## Material provided
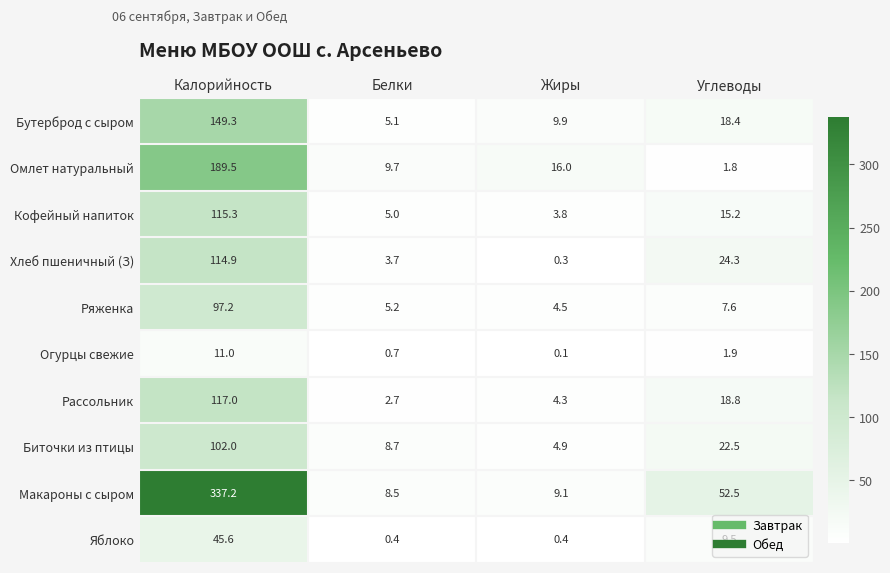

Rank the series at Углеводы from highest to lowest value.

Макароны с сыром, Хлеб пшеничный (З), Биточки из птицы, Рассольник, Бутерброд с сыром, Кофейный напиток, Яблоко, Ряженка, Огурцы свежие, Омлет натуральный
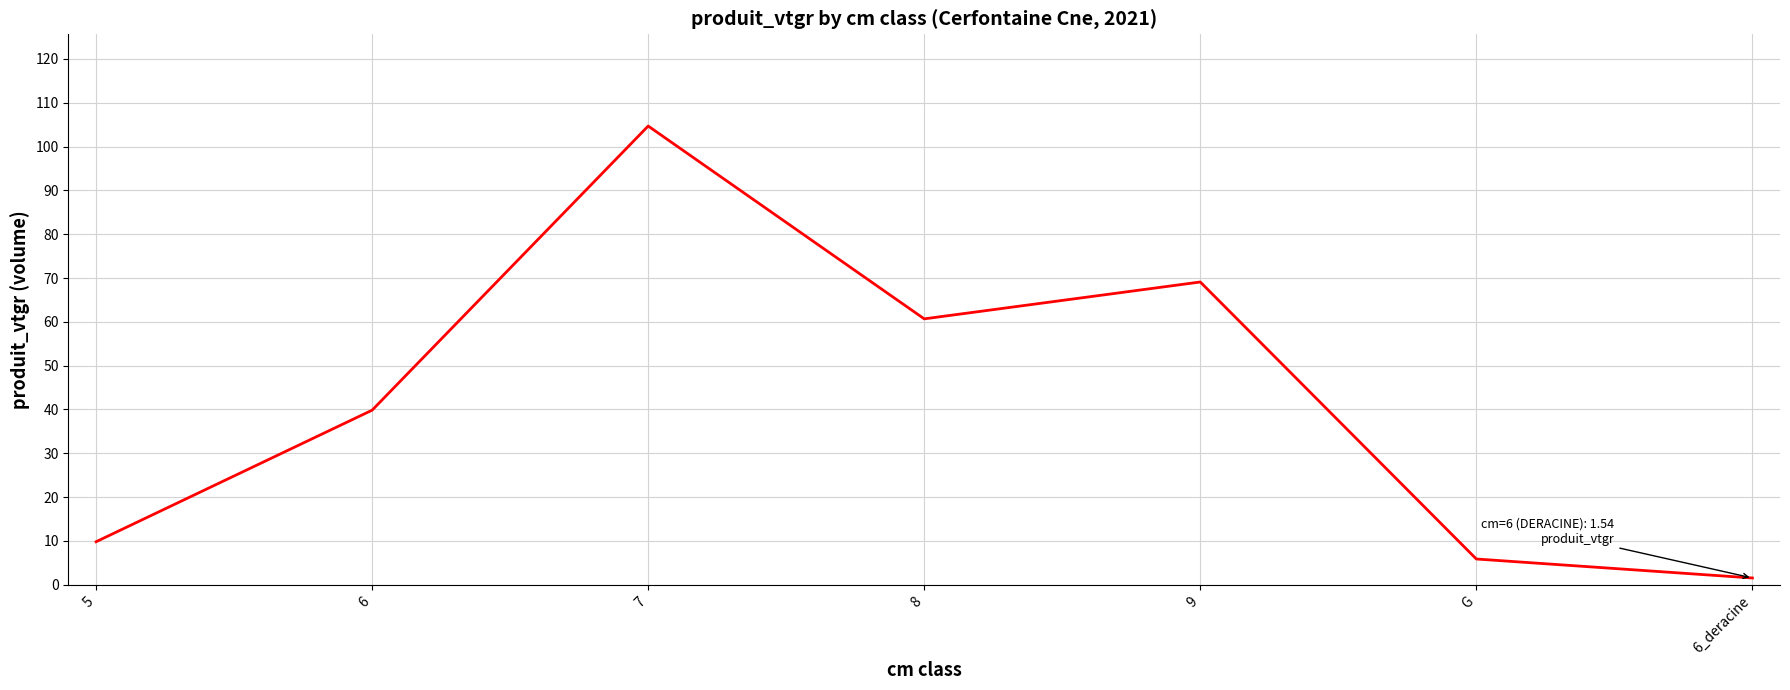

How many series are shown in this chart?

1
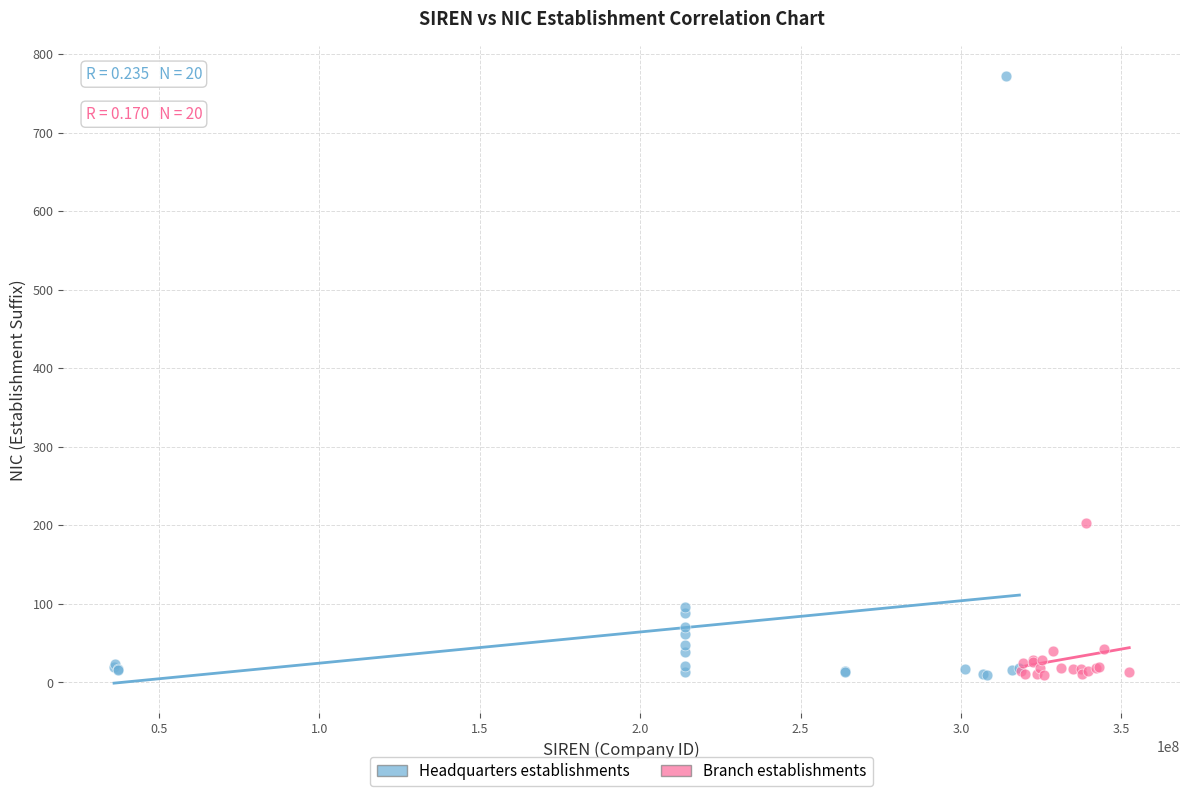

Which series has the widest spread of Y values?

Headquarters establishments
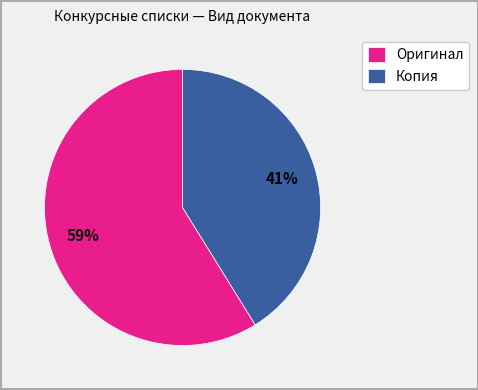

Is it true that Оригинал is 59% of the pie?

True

## Task to complete
Rewrite everything from the line containing "How many series are shown in this chart?" down to the end of the data, replacing "series" with "groups" and changing nothing else. Leave the pictures out.

## Problem solution
How many groups are shown in this chart?

1

Which groups has the widest spread of Y values?

Headquarters establishments

Is it true that Оригинал is 59% of the pie?

True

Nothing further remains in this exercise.